By Bill Powell
Why Chanos has a right to be worried
Housing prices are down in major cities while supply is growing: New residential real estate investment alone accounted for 14% of China’s GDP in 2009, and housing prices have started to come down, though the overall supply is still growing sharply in 2010. Even Goldman Sachs forecasts a 10% to 20% housing price decline between now and the end of 2011.
Bank lending in China over the past two years has exploded: Lending is up 95% year over year in 2009 vs. 2008, and up another 60% through the third quarter of 2010. And off-the-books bank lending to local government finance companies might have been as much as $1.6 trillion from 2004 to 2009.
Overall, China’s an economy on steroids: Fully 66% of GDP is accounted for by fixed-asset investment — an unsustainably high figure.
Why Chanos may be off the mark
Housing prices are growing but still affordable in smaller cities: Prices have come down a bit in the largest four cities, but in smaller cities, where most of China lives, housing prices are 70% below those in Shanghai or Beijing, are growing moderately, and thus are still affordable.
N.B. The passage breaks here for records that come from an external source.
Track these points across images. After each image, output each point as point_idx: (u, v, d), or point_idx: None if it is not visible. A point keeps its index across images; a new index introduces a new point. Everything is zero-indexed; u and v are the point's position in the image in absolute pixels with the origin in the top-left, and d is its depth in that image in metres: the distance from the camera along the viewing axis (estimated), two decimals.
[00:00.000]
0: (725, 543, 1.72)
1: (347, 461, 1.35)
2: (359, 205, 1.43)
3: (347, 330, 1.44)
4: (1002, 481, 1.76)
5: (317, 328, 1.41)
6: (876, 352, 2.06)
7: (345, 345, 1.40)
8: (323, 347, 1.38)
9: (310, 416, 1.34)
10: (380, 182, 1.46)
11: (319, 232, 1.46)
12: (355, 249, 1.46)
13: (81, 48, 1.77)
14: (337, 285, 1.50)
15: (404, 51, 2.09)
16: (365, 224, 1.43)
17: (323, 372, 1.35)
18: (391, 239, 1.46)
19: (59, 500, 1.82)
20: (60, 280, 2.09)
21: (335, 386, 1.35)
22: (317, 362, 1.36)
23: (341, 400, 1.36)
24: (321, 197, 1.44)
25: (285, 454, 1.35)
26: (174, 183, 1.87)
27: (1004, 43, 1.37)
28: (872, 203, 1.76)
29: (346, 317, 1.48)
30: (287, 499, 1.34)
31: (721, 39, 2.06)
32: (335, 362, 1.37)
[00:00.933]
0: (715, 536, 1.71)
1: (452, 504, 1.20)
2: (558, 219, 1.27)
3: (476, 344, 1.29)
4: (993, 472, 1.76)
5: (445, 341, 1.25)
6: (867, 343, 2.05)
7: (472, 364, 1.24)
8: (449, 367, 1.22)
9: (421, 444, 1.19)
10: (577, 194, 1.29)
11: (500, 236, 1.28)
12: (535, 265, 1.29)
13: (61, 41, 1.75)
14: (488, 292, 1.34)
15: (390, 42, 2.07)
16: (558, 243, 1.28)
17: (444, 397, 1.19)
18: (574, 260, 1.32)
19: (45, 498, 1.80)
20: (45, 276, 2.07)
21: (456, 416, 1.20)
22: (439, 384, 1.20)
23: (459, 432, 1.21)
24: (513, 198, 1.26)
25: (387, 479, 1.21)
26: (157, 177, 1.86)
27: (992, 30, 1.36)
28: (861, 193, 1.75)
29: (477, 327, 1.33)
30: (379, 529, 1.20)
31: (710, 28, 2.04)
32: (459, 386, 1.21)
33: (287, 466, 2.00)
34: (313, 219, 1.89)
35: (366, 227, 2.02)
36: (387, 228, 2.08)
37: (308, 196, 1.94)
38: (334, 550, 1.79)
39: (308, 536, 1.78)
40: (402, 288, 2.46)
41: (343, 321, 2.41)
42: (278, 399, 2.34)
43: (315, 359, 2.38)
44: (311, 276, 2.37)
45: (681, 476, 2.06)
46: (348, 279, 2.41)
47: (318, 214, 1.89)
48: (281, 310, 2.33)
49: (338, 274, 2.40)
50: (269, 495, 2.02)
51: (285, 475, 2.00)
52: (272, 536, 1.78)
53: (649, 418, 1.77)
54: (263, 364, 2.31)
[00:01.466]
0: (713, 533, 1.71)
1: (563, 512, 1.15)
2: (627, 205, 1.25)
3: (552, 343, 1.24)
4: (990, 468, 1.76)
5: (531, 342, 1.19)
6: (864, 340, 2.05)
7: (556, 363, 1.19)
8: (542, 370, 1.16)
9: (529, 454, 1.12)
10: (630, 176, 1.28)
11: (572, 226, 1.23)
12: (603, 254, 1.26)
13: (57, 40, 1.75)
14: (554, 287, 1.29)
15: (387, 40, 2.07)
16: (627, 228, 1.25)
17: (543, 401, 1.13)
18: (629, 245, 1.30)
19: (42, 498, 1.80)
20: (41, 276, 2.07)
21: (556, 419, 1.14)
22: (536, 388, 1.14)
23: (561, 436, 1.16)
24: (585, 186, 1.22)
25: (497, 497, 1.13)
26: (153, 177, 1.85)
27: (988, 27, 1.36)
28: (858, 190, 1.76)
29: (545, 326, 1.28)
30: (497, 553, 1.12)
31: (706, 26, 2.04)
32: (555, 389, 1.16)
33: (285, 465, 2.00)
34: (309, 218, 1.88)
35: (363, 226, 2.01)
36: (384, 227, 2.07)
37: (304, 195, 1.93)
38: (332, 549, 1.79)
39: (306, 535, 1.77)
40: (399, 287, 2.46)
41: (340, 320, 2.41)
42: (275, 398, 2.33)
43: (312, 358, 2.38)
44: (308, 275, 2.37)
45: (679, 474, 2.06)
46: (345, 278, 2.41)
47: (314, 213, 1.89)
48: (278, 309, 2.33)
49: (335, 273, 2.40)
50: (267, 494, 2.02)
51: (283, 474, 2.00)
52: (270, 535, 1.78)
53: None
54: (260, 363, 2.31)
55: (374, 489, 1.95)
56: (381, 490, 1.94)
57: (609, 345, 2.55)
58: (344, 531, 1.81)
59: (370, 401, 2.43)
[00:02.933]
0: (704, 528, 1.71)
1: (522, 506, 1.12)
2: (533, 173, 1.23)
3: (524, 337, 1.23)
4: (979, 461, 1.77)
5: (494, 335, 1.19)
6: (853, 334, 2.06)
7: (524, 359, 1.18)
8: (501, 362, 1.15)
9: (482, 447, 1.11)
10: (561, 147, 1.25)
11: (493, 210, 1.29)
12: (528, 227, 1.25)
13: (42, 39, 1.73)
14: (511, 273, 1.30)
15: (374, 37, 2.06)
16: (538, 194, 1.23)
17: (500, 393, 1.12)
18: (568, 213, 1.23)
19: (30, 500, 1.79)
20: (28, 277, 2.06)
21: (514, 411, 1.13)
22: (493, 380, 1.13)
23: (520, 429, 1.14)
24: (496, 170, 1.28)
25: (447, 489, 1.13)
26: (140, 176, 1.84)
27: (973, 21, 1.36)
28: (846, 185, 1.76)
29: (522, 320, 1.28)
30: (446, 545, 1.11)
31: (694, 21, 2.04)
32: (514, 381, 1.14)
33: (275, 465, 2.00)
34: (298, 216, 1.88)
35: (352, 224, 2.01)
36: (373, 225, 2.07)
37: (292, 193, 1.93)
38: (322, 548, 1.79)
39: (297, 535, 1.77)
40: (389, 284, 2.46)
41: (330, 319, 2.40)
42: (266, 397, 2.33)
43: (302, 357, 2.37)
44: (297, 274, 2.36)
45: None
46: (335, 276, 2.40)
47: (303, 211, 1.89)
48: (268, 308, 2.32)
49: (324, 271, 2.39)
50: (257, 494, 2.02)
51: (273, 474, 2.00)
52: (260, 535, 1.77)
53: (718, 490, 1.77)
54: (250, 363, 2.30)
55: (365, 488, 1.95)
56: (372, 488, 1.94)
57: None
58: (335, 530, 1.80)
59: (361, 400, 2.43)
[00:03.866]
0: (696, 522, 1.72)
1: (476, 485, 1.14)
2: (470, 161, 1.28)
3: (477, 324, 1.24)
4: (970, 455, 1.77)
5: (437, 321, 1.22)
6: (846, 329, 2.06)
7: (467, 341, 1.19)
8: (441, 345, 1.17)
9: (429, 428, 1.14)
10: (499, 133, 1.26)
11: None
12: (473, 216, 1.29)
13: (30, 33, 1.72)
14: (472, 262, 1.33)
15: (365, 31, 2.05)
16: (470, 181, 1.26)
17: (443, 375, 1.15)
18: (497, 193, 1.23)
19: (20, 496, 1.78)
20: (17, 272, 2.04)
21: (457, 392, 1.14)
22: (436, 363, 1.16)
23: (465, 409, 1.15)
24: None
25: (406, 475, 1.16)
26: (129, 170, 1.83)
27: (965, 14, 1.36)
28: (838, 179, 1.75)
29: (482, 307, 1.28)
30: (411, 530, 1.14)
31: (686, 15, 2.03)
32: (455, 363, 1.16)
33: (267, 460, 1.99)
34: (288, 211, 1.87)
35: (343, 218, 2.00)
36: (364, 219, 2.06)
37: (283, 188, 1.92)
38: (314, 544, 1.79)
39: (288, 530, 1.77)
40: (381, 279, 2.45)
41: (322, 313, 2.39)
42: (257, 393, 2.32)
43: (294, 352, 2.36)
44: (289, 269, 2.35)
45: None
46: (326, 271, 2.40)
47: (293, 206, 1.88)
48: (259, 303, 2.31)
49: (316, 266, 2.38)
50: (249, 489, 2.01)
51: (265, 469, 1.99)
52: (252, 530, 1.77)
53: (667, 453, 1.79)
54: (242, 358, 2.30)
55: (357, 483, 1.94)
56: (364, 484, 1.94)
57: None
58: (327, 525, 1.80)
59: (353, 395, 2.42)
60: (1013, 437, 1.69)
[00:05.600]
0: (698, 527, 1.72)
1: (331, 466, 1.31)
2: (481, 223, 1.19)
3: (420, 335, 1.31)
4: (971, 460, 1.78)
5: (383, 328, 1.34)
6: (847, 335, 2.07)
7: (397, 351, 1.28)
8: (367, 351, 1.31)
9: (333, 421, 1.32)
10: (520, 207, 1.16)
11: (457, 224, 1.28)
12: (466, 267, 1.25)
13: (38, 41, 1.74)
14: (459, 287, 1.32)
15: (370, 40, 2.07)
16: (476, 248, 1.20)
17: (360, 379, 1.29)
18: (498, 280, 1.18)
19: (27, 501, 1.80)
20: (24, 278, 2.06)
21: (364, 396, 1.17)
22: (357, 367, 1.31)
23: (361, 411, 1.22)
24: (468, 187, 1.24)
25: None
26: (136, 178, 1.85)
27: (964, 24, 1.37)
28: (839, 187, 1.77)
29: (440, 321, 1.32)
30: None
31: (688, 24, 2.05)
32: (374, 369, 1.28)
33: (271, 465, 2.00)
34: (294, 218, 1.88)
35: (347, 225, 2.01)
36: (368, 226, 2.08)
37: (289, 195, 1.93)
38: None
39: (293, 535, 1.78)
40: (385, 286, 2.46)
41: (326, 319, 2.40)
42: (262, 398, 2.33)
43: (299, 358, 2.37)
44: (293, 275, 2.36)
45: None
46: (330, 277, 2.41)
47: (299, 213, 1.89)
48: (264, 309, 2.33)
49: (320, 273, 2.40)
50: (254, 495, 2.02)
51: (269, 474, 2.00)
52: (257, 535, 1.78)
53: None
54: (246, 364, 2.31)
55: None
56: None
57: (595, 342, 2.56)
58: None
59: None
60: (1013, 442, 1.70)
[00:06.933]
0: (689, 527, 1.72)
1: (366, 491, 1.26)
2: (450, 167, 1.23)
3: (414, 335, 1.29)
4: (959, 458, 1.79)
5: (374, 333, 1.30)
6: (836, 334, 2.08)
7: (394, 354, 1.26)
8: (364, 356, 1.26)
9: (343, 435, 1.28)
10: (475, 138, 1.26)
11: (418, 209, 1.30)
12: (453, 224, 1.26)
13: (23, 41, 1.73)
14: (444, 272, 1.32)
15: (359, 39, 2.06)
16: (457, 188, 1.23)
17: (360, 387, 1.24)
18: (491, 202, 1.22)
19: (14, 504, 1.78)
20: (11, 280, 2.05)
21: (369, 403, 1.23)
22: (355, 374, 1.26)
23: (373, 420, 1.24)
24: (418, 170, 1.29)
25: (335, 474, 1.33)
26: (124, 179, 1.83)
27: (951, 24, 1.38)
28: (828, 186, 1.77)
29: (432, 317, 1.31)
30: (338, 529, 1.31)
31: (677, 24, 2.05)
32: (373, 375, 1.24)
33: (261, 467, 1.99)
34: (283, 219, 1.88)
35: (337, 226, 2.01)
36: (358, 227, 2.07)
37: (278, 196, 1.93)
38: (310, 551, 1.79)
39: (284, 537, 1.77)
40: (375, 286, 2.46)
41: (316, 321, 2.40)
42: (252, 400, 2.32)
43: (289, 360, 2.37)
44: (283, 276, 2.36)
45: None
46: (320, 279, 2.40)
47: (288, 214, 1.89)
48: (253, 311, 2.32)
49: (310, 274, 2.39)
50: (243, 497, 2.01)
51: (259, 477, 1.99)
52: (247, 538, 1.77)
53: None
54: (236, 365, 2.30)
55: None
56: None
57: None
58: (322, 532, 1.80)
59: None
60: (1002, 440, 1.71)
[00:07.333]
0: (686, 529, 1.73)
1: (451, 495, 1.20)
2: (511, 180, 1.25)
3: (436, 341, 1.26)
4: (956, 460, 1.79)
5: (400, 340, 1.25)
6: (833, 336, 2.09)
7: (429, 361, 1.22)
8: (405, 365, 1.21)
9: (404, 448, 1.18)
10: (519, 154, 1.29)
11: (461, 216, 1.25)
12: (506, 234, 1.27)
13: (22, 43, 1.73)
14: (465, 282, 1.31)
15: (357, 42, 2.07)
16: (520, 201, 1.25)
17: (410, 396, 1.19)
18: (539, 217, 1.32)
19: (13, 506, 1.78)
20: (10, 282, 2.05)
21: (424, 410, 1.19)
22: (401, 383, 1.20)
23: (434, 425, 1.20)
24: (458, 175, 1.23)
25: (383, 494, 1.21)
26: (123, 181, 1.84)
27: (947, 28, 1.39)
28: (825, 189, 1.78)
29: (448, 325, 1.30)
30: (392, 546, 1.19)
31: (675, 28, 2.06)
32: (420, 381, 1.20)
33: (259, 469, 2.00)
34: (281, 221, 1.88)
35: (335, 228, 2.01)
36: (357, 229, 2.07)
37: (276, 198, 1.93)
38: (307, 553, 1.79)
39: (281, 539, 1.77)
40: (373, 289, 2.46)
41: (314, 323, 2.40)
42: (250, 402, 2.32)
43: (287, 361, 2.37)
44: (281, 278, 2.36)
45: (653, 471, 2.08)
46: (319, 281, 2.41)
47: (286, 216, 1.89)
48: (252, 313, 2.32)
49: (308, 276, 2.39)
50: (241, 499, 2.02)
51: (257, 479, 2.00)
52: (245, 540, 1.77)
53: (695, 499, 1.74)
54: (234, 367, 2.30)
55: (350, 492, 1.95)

Leverage in China’s financial sector, particularly in housing finance, is low: Only 40% of all housing purchases are mortgage-financed. The rest are paid for in cash. Mortgage debt as a share of GDP is only 14%, compared with 79% in the U.S. at its peak in 2007.
Personal income growth is still rising, and so is productivity: Real urban disposable income has risen by 7% a year since 2000, and rose 7.5% in the first half of 2010. Real output per worker is increasing by 10% to 12% a year, according to the World Bank.